Scan the material below and copy every line holding the word "Drive".

^^^^^^^^

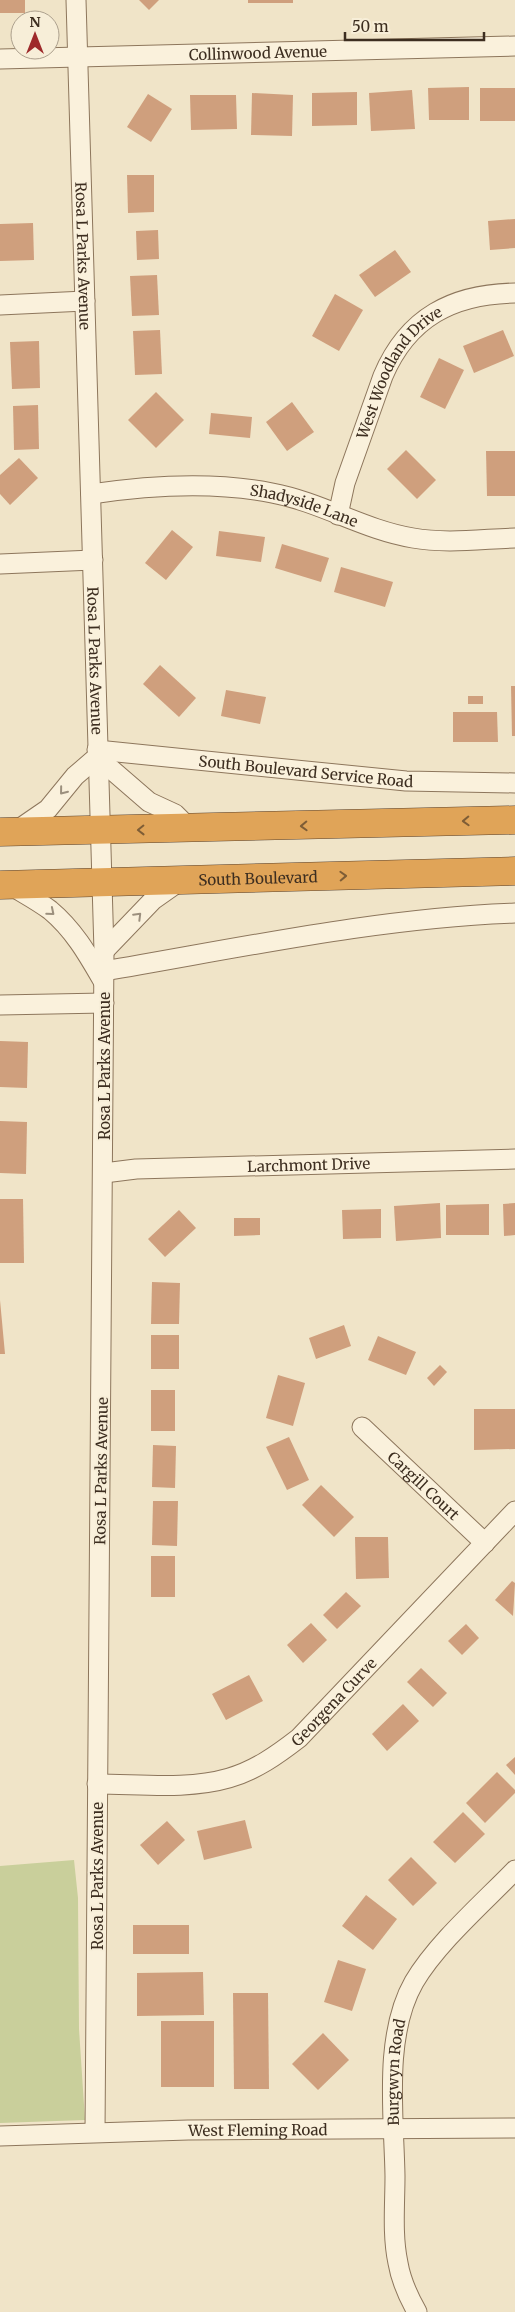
<svg xmlns="http://www.w3.org/2000/svg" width="515" height="2312" viewBox="0 0 515 2312" font-family="Merriweather,serif">
	<rect width="100%" height="100%" fill="#f0e4c8"/>
	<polygon fill="#c9cf9b" points="74,1860 78,1898 79,2029 85,2120 0,2123 0,1866"/>
	<g fill="#cf9f7d">
		<rect x="0" y="0" width="25" height="13"/>
		<polygon points="139,0 159,0 149,10"/>
		<rect x="248" y="0" width="45" height="3"/>
		<polygon points="469,87 469,120 429,120 428,88"/>
		<rect x="480" y="88" width="35" height="33"/>
		<polygon points="412,90 415,129 371,131 369,93"/>
		<polygon points="357,92 357,125 312,126 312,93"/>
		<polygon points="252,93 293,95 292,136 251,135"/>
		<polygon points="148,94 172,109 151,142 127,127"/>
		<polygon points="190,95 236,95 237,129 191,130"/>
		<polygon points="127,175 154,175 154,212 128,213"/>
		<polygon points="515,219 515,248 490,250 488,221"/>
		<polygon points="33,223 34,260 0,261 0,224"/>
		<polygon points="158,230 159,259 137,260 136,231"/>
		<polygon points="395,250 411,272 375,297 359,275"/>
		<polygon points="157,275 159,315 132,316 130,276"/>
		<polygon points="335,294 363,310 339,351 312,336"/>
		<polygon points="160,330 162,374 135,375 133,331"/>
		<polygon points="503,330 514,356 474,373 463,346"/>
		<polygon points="39,341 40,388 12,389 10,342"/>
		<polygon points="439,358 464,370 445,409 420,397"/>
		<polygon points="156,392 184,420 156,448 128,420"/>
		<polygon points="292,402 314,432 287,451 266,422"/>
		<polygon points="38,405 39,449 14,450 13,406"/>
		<polygon points="211,413 252,417 250,438 209,434"/>
		<polygon points="406,450 436,480 417,499 387,469"/>
		<polygon points="486,451 515,451 515,496 487,496"/>
		<polygon points="19,458 38,478 10,505 0,494 0,475"/>
		<polygon points="172,530 193,547 166,580 145,563"/>
		<polygon points="219,531 265,537 261,562 216,556"/>
		<polygon points="282,544 329,558 321,582 275,568"/>
		<polygon points="341,567 393,582 385,607 334,592"/>
		<polygon points="160,665 196,698 179,717 143,684"/>
		<polygon points="511,686 515,686 515,736 512,736"/>
		<polygon points="226,690 266,697 260,724 221,716"/>
		<rect x="468" y="696" width="15" height="8"/>
		<polygon points="453,712 497,712 498,742 453,742"/>
		<polygon points="0,1041 28,1042 27,1088 0,1087"/>
		<polygon points="0,1121 27,1122 26,1174 0,1173"/>
		<polygon points="0,1199 23,1199 24,1263 0,1263"/>
		<polygon points="440,1203 441,1238 396,1241 394,1206"/>
		<polygon points="515,1203 515,1235 504,1236 503,1204"/>
		<polygon points="489,1204 489,1235 446,1235 446,1205"/>
		<polygon points="381,1209 381,1238 343,1239 342,1210"/>
		<polygon points="179,1210 196,1228 165,1257 148,1239"/>
		<polygon points="234,1218 260,1218 260,1235 234,1236"/>
		<polygon points="152,1282 180,1283 179,1324 151,1324"/>
		<polygon points="0,1300 5,1354 0,1354"/>
		<polygon points="344,1325 351,1346 316,1359 309,1338"/>
		<rect x="151" y="1335" width="28" height="34"/>
		<polygon points="378,1336 416,1352 406,1375 368,1360"/>
		<polygon points="440,1365 447,1372 434,1386 427,1378"/>
		<polygon points="278,1375 305,1383 293,1426 266,1418"/>
		<rect x="151" y="1390" width="24" height="41"/>
		<polygon points="474,1409 515,1409 515,1449 474,1450"/>
		<polygon points="289,1437 309,1480 287,1490 266,1447"/>
		<polygon points="153,1445 176,1446 175,1488 152,1487"/>
		<polygon points="321,1485 354,1517 334,1537 302,1505"/>
		<polygon points="153,1501 178,1501 177,1546 152,1545"/>
		<polygon points="355,1537 388,1537 389,1578 356,1579"/>
		<rect x="151" y="1556" width="24" height="41"/>
		<polygon points="512,1581 515,1583 513,1616 495,1600"/>
		<polygon points="346,1592 361,1606 337,1629 323,1615"/>
		<polygon points="311,1623 327,1640 303,1663 287,1645"/>
		<polygon points="466,1624 479,1638 462,1655 448,1641"/>
		<polygon points="421,1668 447,1693 433,1707 407,1682"/>
		<polygon points="249,1675 263,1701 226,1720 212,1694"/>
		<polygon points="403,1704 419,1721 387,1751 372,1734"/>
		<polygon points="515,1757 515,1775 506,1765"/>
		<polygon points="497,1772 515,1790 515,1793 485,1823 466,1803"/>
		<polygon points="463,1812 485,1834 455,1863 433,1842"/>
		<polygon points="245,1820 252,1848 204,1860 197,1831"/>
		<polygon points="167,1821 185,1840 158,1865 140,1845"/>
		<polygon points="411,1857 437,1883 413,1906 388,1880"/>
		<polygon points="366,1895 397,1919 373,1950 342,1926"/>
		<rect x="133" y="1925" width="56" height="29"/>
		<polygon points="338,1960 366,1969 352,2011 324,2002"/>
		<polygon points="203,1972 204,2015 137,2016 137,1973"/>
		<polygon points="233,1993 268,1993 269,2089 234,2089"/>
		<rect x="161" y="2021" width="53" height="66"/>
		<polygon points="323,2033 349,2060 318,2090 292,2064"/>
	</g>
	<g fill="none" stroke-linecap="round" stroke-linejoin="round">
		<defs>
			<g id="minor">
				<path id="s1" d="M76 0 104 951 95 2132"/>
				<path id="s2" d="M0 59 515 46"/>
				<polyline points="0,305 85,301"/>
				<path id="s3" d="M91 494C151 485 213 481 272 493 321 502 364 530 413 538 446 544 482 539 515 538"/>
				<path id="s4" d="M338 515 345 483 383 376C408 317 453 294 515 293"/>
				<polyline points="0,564 93,560"/>
				<path id="s5" d="M97 750 406 781 515 783"/>
				<polyline points="16,831 48,809 75,776 97,757 149,802 175,814 190,829"/>
				<path d="M10 885C23 893 38 901 50 910 74 930 88 955 103 981"/>
				<polyline points="104,951 153,900 180,881"/>
				<path d="M104 971C240 948 377 918 515 913"/>
				<polyline points="0,1005 104,1003"/>
				<path id="s6" d="M104 1173 136 1169 515 1159"/>
				<path id="s7" d="M362 1427 485 1543"/>
				<path id="s8" d="M97 1784C140 1784 188 1790 229 1778 256 1770 277 1755 299 1738L515 1511"/>
				<path id="s9" d="M0 2136 188 2130 515 2128"/>
				<path id="s10" d="M417 2312C408 2296 401 2281 398 2263 392 2235 395 2204 395 2176 394 2116 383 2036 414 1982 437 1943 483 1903 515 1870"/>
			</g>
			<g id="highway">
				<polyline points="0,832 515,820"/>
				<path id="s11" d="M0 885 515 871"/>
			</g>
		</defs>
		<use href="#minor" stroke="#8d765c" stroke-width="21"/>
		<use href="#highway" stroke="#5b4430" stroke-width="29"/>
		<use href="#minor" stroke="#faf1dc" stroke-width="19"/>
		<use href="#highway" stroke="#e0a458" stroke-width="28"/>
	</g>
	<defs><path id="oneway-chevron" d="M-2-3.5L2.5 0L-2 3.5" fill="none" stroke-width="1.6" stroke-linecap="round" stroke-linejoin="round" transform="scale(1.25)"/></defs>
	<g stroke="#9c907e">
		<use href="#oneway-chevron" transform="translate(63 791) rotate(129)"/>
		<use href="#oneway-chevron" transform="translate(51 912) rotate(40)"/>
		<use href="#oneway-chevron" transform="translate(138 916) rotate(-45)"/>
	</g>
	<g stroke="#7e5d36">
		<use href="#oneway-chevron" transform="translate(466 821) rotate(178)"/>
		<use href="#oneway-chevron" transform="translate(304 826) rotate(178)"/>
		<use href="#oneway-chevron" transform="translate(141 830) rotate(179)"/>
		<use href="#oneway-chevron" transform="translate(343 876) rotate(-2)"/>
	</g>
	<g text-anchor="middle" dominant-baseline="central" stroke-width="4" stroke-linejoin="round" paint-order="stroke">
		<g font-size="15" fill="#3d2e20" stroke="#f7eed8">
			<text stroke="none"><textPath href="#s2" startOffset="258">Collinwood Avenue</textPath></text>
			<text stroke="none"><textPath href="#s1" startOffset="256">Rosa L Parks Avenue</textPath></text>
			<text stroke="none"><textPath href="#s4" startOffset="158">West Woodland Drive</textPath></text>
			<text stroke="none"><textPath href="#s3" startOffset="216">Shadyside Lane</textPath></text>
			<text stroke="none"><textPath href="#s1" startOffset="661">Rosa L Parks Avenue</textPath></text>
			<text stroke="none"><textPath href="#s5" startOffset="210">South Boulevard Service Road</textPath></text>
			<text stroke="none"><textPath href="#s11" startOffset="258">South Boulevard</textPath></text>
			<text transform="translate(104 1066) rotate(-90)">Rosa L Parks Avenue</text>
			<text stroke="none"><textPath href="#s6" startOffset="205">Larchmont Drive</textPath></text>
			<text transform="translate(101 1471) rotate(-89)">Rosa L Parks Avenue</text>
			<text stroke="none"><textPath href="#s7" startOffset="85">Cargill Court</textPath></text>
			<text stroke="none"><textPath href="#s8" startOffset="264">Georgena Curve</textPath></text>
			<text transform="translate(97 1876) rotate(-90)">Rosa L Parks Avenue</text>
			<text stroke="none"><textPath href="#s10" startOffset="244">Burgwyn Road</textPath></text>
			<text stroke="none"><textPath href="#s9" startOffset="258">West Fleming Road</textPath></text>
		</g>
	</g>
	<g transform="translate(35 35)"><circle r="24" fill="#f7eed8" stroke="#ada18e"/>
	<path d="M0-4L9 19L0 12L-9 19Z" fill="#9e2a2b"/>
	<text y="-8" font-size="14" font-weight="bold" text-anchor="middle" fill="#3d2e20">N</text>
	</g>
	<path d="M345 32v8h139v-8" fill="none" stroke="#3d2e20" stroke-width="2.5"/>
	<text x="352" y="32" font-size="15" fill="#3d2e20" stroke="#f7eed8" stroke-width="4" paint-order="stroke">50 m</text>
</svg>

^^^^^^^^

SOLUTION TO THE EXERCISE:
			<text stroke="none"><textPath href="#s4" startOffset="158">West Woodland Drive</textPath></text>
			<text stroke="none"><textPath href="#s6" startOffset="205">Larchmont Drive</textPath></text>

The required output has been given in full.